Au regard des informations communiquées lors de la demande, il résulte des éléments du dossier que [E] est scolarisé en milieu ordinaire à temps complet avec prise des repas en qualité de demi-pensionnaire, hormis le mercredi qui est décrit comme « temps de garde, rdv médicaux », et que l’enfant peut être accueilli en centre de loisirs, outre qu’il n’est pas justifié d’un absentéisme accru de l’enfant par des attestations scolaires.

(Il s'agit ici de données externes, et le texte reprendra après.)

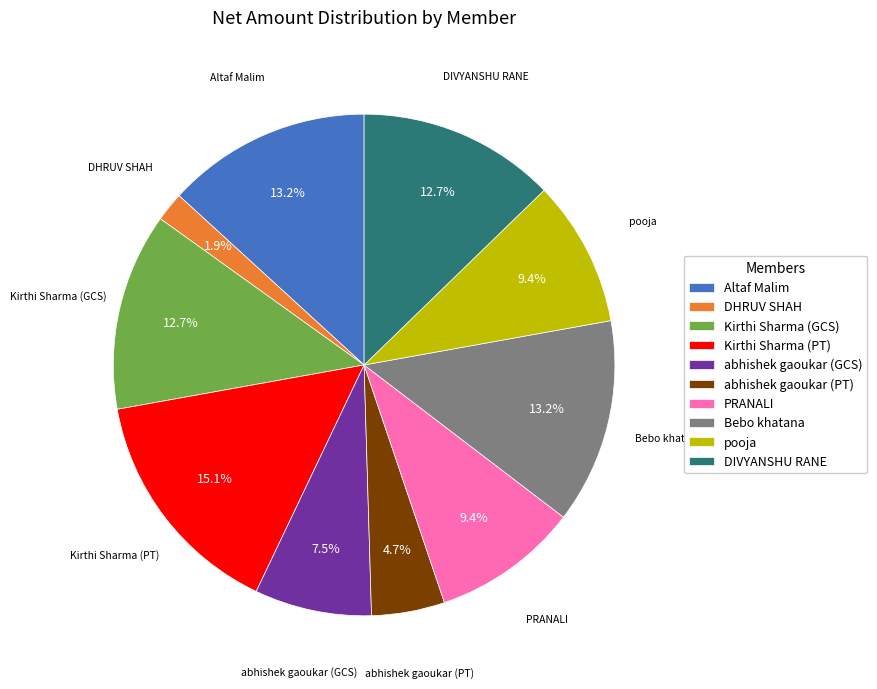

What percentage do DHRUV SHAH and abhishek gaoukar (GCS) together represent?

9.4%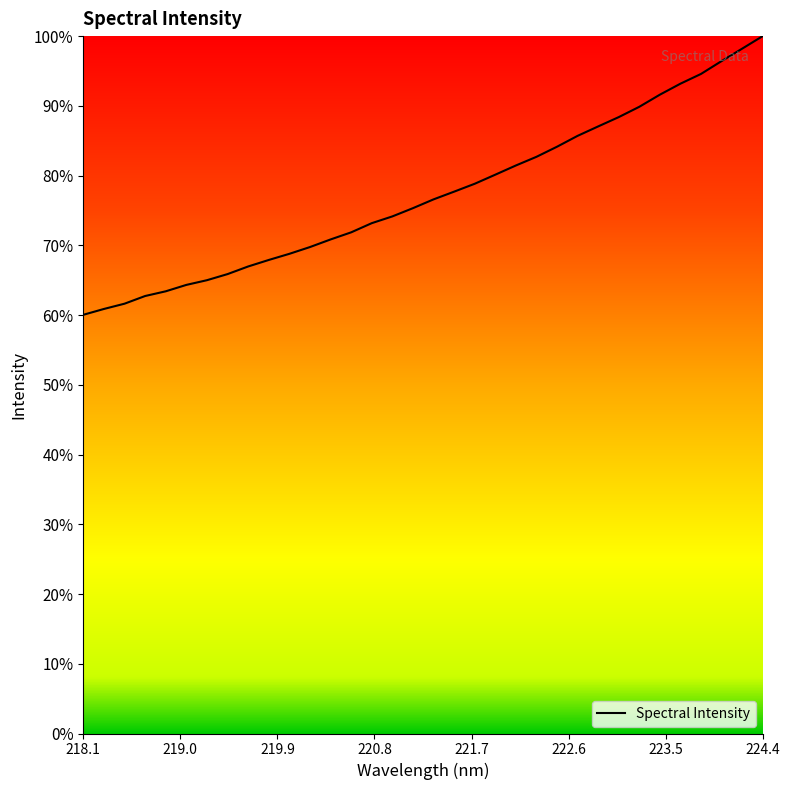

Does the chart display data point markers on the line(s)?

No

En outre, dans la lettre de saisine de la juridiction, les demandeurs indiquent qu’actuellement, Madame [R] [F] n’occupe plus son emploi à temps partiel mais suit une formation à hauteur de 35 heures hebdomadaires, soit à temps complet.
Dès lors, Madame [R] [F] et Monsieur [L] [Z] ne justifient pas que le handicap dont est atteint leur enfant contraint l’un d’eux à exercer une activité professionnelle à temps partiel réduite d’au moins 20 % par rapport à une activité à temps plein.
Par ailleurs, il ressort du dossier que Madame [R] [F] et Monsieur [L] [Z] n’engagent pas de frais au titre du recours à une tierce personne à raison de 8 heures par semaine pour s’occuper de l’enfant en raison de son handicap et qu’ils ne justifient pas non plus de dépenses mensuelles liées au handicap égales à 97 % de la base mensuelle de calcul des allocations familiales.
Enfin, s’agissant du complément de catégorie 1, le justificatif communiqué, à savoir un devis pour 25 séances de thérapie [5] d’un montant unitaire de 65,00 euros (soit 1.625,00 euros) au demeurant sans précision quant à la fréquence de mise en place des séances, ne permet pas de justifier de dépenses mensuelles égales à 56 % de la base mensuelle de calcul des allocations familiales, seuil minimum nécessaire pour bénéficier du complément de catégorie 1.
Par conséquent, Madame [R] [F] et Monsieur [L] [Z] seront déboutés de leur demande de renouvellement de complément de l’AEEH.
. Sur les dépens de l’instance
L’article 696 du Code de procédure civile dispose que : “La partie perdante est condamnée aux dépens, à moins que le juge, par décision motivée, n’en mette la totalité ou une fraction à la charge d’une autre partie.”
Madame [R] [F] et Monsieur [L] [Z] succombant, seront condamnés aux dépens.
PAR CES MOTIFS
Le pôle social du tribunal judiciaire de La Rochelle, statuant en audience publique, par jugement contradictoire et en premier ressort,
REJETTE la demande de renouvellement de complément catégorie 2 d’AEEH de Madame [R] [F] et Monsieur [L] [Z] ;
CONDAMNE Madame [R] [F] et Monsieur [L] [Z] aux dépens de l’instance ;
DIT que tout appel de la présente décision doit, à peine de forclusion, être interjeté dans le mois de la réception de la notification.
Ainsi jugé et prononcé par mise à disposition au greffe les jour, mois et an susdits.
Le présent jugement a été signé par Monsieur Pierre MESNARD, président et par Madame Valérie JAGUENAUD, faisant fonction de greffière.